Границы, которые разделяют Жизнь и Смерть, в лучшем случае туманны и неопределенны. Кто может сказать, где одно заканчивается, а другое начинается?
Эдгар Аллан По


Глава 1. Серая паутина.

Эд давно уже не видел никаких снов. А тут вдруг они обрушились на него целой лавиной. Цветные, красочные, образные, они будоражили воображение и наполняли сердце беспричинной тревогой.
По ночам к нему являлась то Смагда со своим выводком из двадцати трех голодных ртов, то Йоно, то Скиталец с Дариной. Сестры Ив и Дея тоже не оставляли его в покое. Они протягивали руки, словно просили отдать им частицу своей любви. Были видения, когда в мертвой, застывшей тьме он снова чувствовал себя предметом дьявольских экспериментов Ив и ощущал прикосновение холодных инструментов. Кровожадная девушка добралась-таки до основания его черепа и выуживала оттуда вожделенную информацию.
Нелепые, неотвязные сны, после которых голову наливало свинцовой тяжестью, повторялись все чаще. Проснувшись, он пытался забыть увиденное и думал о своих чувствах к Метиоле.
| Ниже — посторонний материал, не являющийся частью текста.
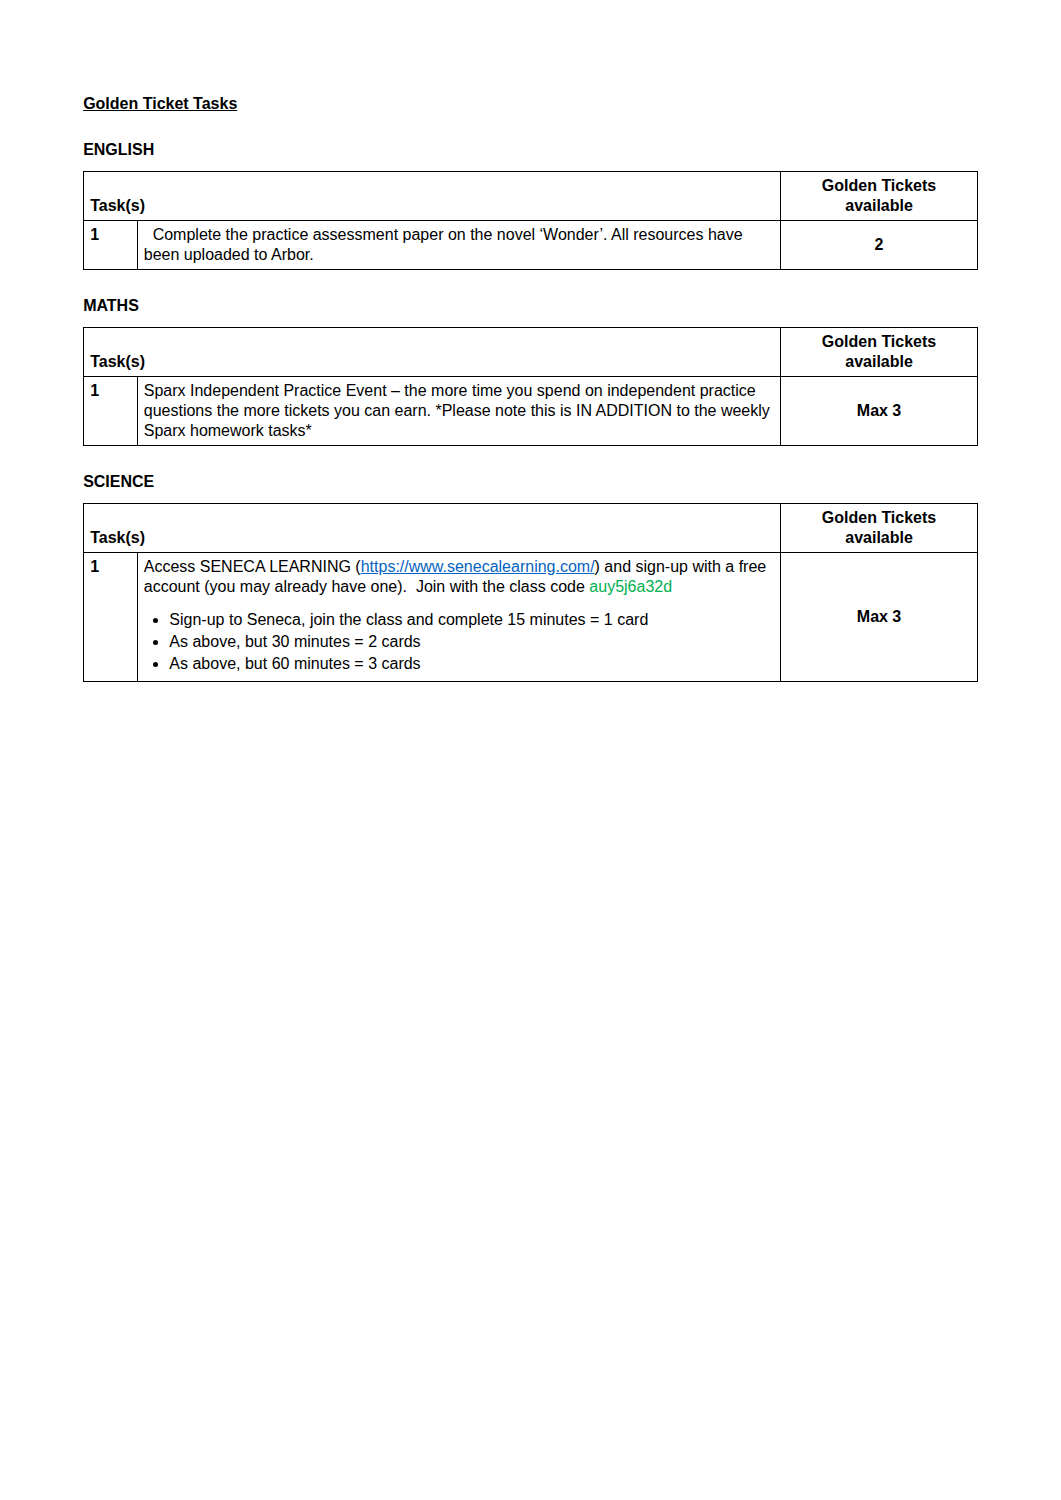Golden Ticket Tasks
ENGLISH
| Task(s) | Golden Tickets available |
| --- | --- |
| 1 | Complete the practice assessment paper on the novel ‘Wonder’. All resources have been uploaded to Arbor. | 2 |
MATHS
| Task(s) | Golden Tickets available |
| --- | --- |
| 1 | Sparx Independent Practice Event – the more time you spend on independent practice questions the more tickets you can earn. *Please note this is IN ADDITION to the weekly Sparx homework tasks* | Max 3 |
SCIENCE
| Task(s) | Golden Tickets available |
| --- | --- |
| 1 | Access SENECA LEARNING ( https://www.senecalearning.com/ ) and sign-up with a free account (you may already have one). Join with the class code auy5j6a32d Sign-up to Seneca, join the class and complete 15 minutes = 1 card As above, but 30 minutes = 2 cards As above, but 60 minutes = 3 cards | Max 3 |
Иногда ему казалось, что его любовь – это слабость, которой он стыдился, иногда – подарок судьбы. Временами холодок пробегал по спине, окутывая тело противной дрожью. Ощущение было такое, что в сердце проник сквозняк через незакрытую дверцу и выстудил все внутри.
Дикарь лежал часами в темноте и уныло перебирал и ворошил обрывки своего прошлого. Мысли уходили далеко и текли в разных направлениях.  Вновь и вновь он возвращался к тому, с чего начал. Огненный диск, зеленая листва, синие волны… Его охватывали приступы беспричинной грусти оттого, что приходится вспоминать и то, что давно хотелось забыть. Он больше не мог заснуть до утра, ощущая усталость, блуждая среди воспаленных извилин, напрасно сделав крюк по закоулкам назойливой памяти.
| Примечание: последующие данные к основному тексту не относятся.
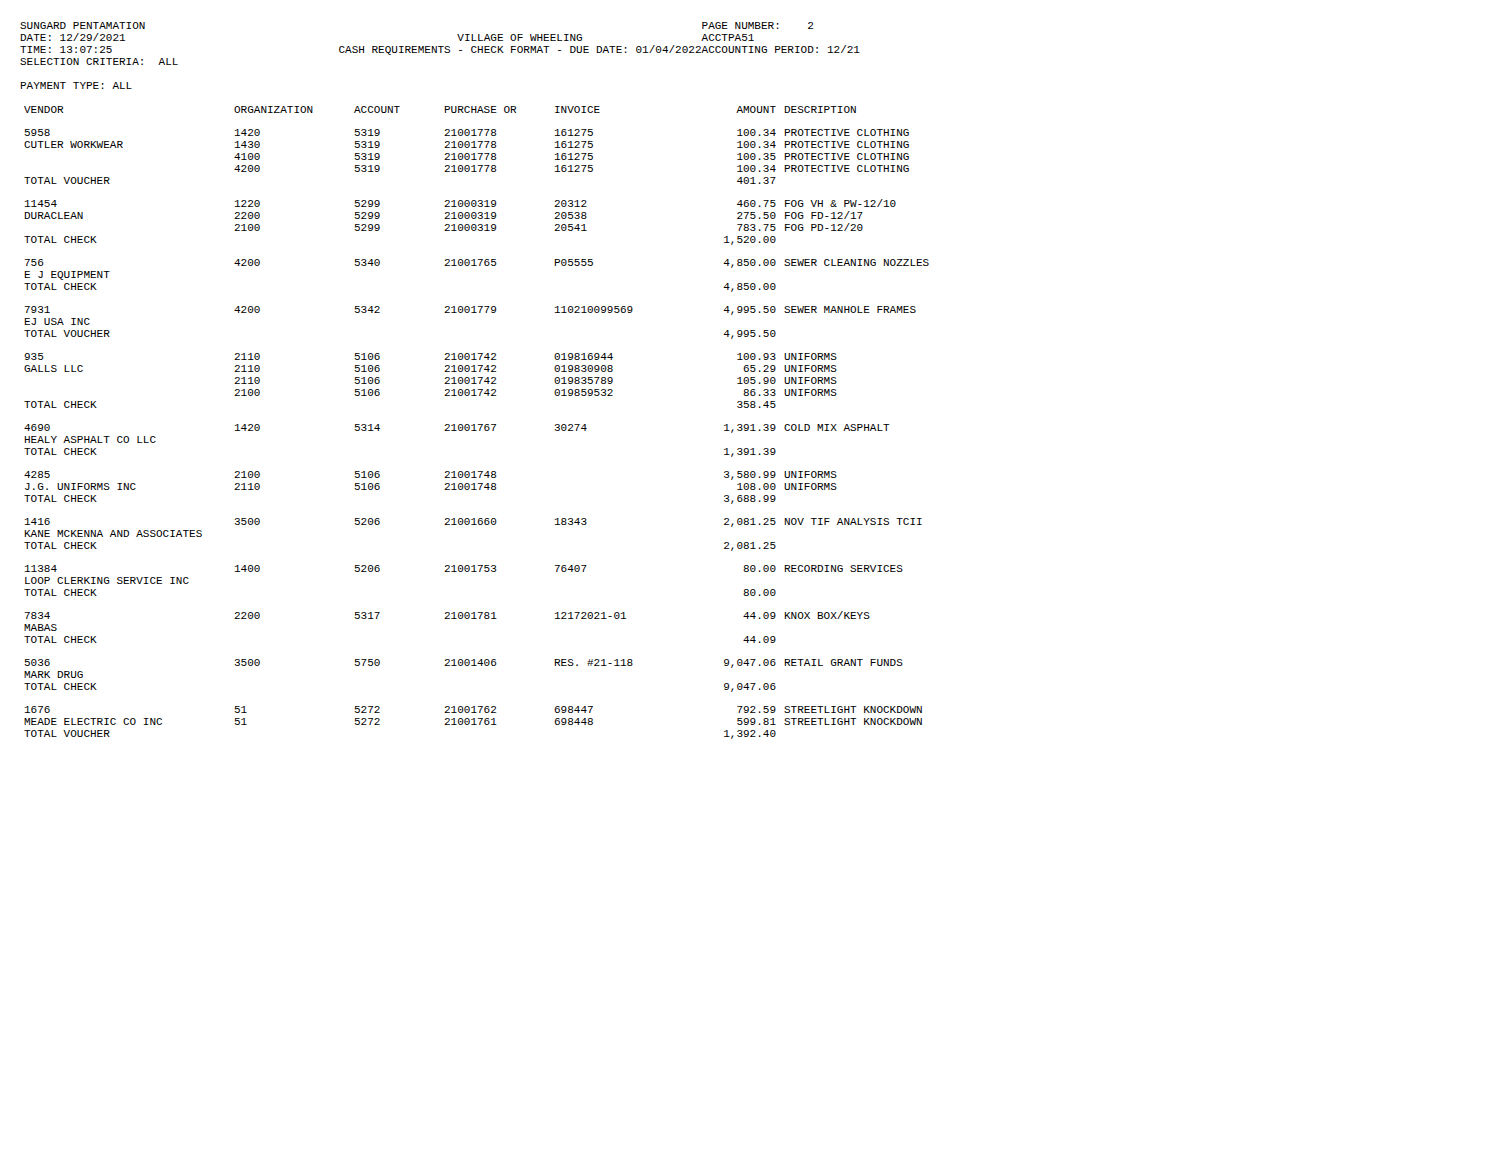| SUNGARD PENTAMATION | | PAGE NUMBER: 2 |
| DATE: 12/29/2021 | VILLAGE OF WHEELING | ACCTPA51 |
| TIME: 13:07:25 | CASH REQUIREMENTS - CHECK FORMAT - DUE DATE: 01/04/2022 | ACCOUNTING PERIOD: 12/21 |
| SELECTION CRITERIA: ALL | | |
PAYMENT TYPE: ALL
| VENDOR | ORGANIZATION | ACCOUNT | PURCHASE OR | INVOICE | AMOUNT | DESCRIPTION |
| --- | --- | --- | --- | --- | --- | --- |
| 5958 | 1420 | 5319 | 21001778 | 161275 | 100.34 | PROTECTIVE CLOTHING |
| CUTLER WORKWEAR | 1430 | 5319 | 21001778 | 161275 | 100.34 | PROTECTIVE CLOTHING |
| | 4100 | 5319 | 21001778 | 161275 | 100.35 | PROTECTIVE CLOTHING |
| | 4200 | 5319 | 21001778 | 161275 | 100.34 | PROTECTIVE CLOTHING |
| TOTAL VOUCHER | | | | | 401.37 | |
| 11454 | 1220 | 5299 | 21000319 | 20312 | 460.75 | FOG VH & PW-12/10 |
| DURACLEAN | 2200 | 5299 | 21000319 | 20538 | 275.50 | FOG FD-12/17 |
| | 2100 | 5299 | 21000319 | 20541 | 783.75 | FOG PD-12/20 |
| TOTAL CHECK | | | | | 1,520.00 | |
| 756 | 4200 | 5340 | 21001765 | P05555 | 4,850.00 | SEWER CLEANING NOZZLES |
| E J EQUIPMENT | | | | | | |
| TOTAL CHECK | | | | | 4,850.00 | |
| 7931 | 4200 | 5342 | 21001779 | 110210099569 | 4,995.50 | SEWER MANHOLE FRAMES |
| EJ USA INC | | | | | | |
| TOTAL VOUCHER | | | | | 4,995.50 | |
| 935 | 2110 | 5106 | 21001742 | 019816944 | 100.93 | UNIFORMS |
| GALLS LLC | 2110 | 5106 | 21001742 | 019830908 | 65.29 | UNIFORMS |
| | 2110 | 5106 | 21001742 | 019835789 | 105.90 | UNIFORMS |
| | 2100 | 5106 | 21001742 | 019859532 | 86.33 | UNIFORMS |
| TOTAL CHECK | | | | | 358.45 | |
| 4690 | 1420 | 5314 | 21001767 | 30274 | 1,391.39 | COLD MIX ASPHALT |
| HEALY ASPHALT CO LLC | | | | | | |
| TOTAL CHECK | | | | | 1,391.39 | |
| 4285 | 2100 | 5106 | 21001748 | | 3,580.99 | UNIFORMS |
| J.G. UNIFORMS INC | 2110 | 5106 | 21001748 | | 108.00 | UNIFORMS |
| TOTAL CHECK | | | | | 3,688.99 | |
| 1416 | 3500 | 5206 | 21001660 | 18343 | 2,081.25 | NOV TIF ANALYSIS TCII |
| KANE MCKENNA AND ASSOCIATES | | | | | | |
| TOTAL CHECK | | | | | 2,081.25 | |
| 11384 | 1400 | 5206 | 21001753 | 76407 | 80.00 | RECORDING SERVICES |
| LOOP CLERKING SERVICE INC | | | | | | |
| TOTAL CHECK | | | | | 80.00 | |
| 7834 | 2200 | 5317 | 21001781 | 12172021-01 | 44.09 | KNOX BOX/KEYS |
| MABAS | | | | | | |
| TOTAL CHECK | | | | | 44.09 | |
| 5036 | 3500 | 5750 | 21001406 | RES. #21-118 | 9,047.06 | RETAIL GRANT FUNDS |
| MARK DRUG | | | | | | |
| TOTAL CHECK | | | | | 9,047.06 | |
| 1676 | 51 | 5272 | 21001762 | 698447 | 792.59 | STREETLIGHT KNOCKDOWN |
| MEADE ELECTRIC CO INC | 51 | 5272 | 21001761 | 698448 | 599.81 | STREETLIGHT KNOCKDOWN |
| TOTAL VOUCHER | | | | | 1,392.40 | |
В такие минуты Эд лежал тихо, уставившись в дырявый потолок, сквозь который временами сочилась вода. Обветшалая крыша готова была рухнуть в любой момент и держалась только благодаря таинственной силе взаимного притяжения старых досок, будто связанных друг с другом каким-то странным духом объединения. И тогда он неизбежно вспоминал о ее починке. В голову лезли другие несделанные хозяйственные дела и невыполненные обещания, окончательно выселяя из сердца Метиолу и малютку Мелиссу. После таких мыслей ему казалось, что его любовь к жене и дочери теперь граничит с равнодушием и превратилась в некое состояние ума, основанное лишь на желании быть полезным и нужным.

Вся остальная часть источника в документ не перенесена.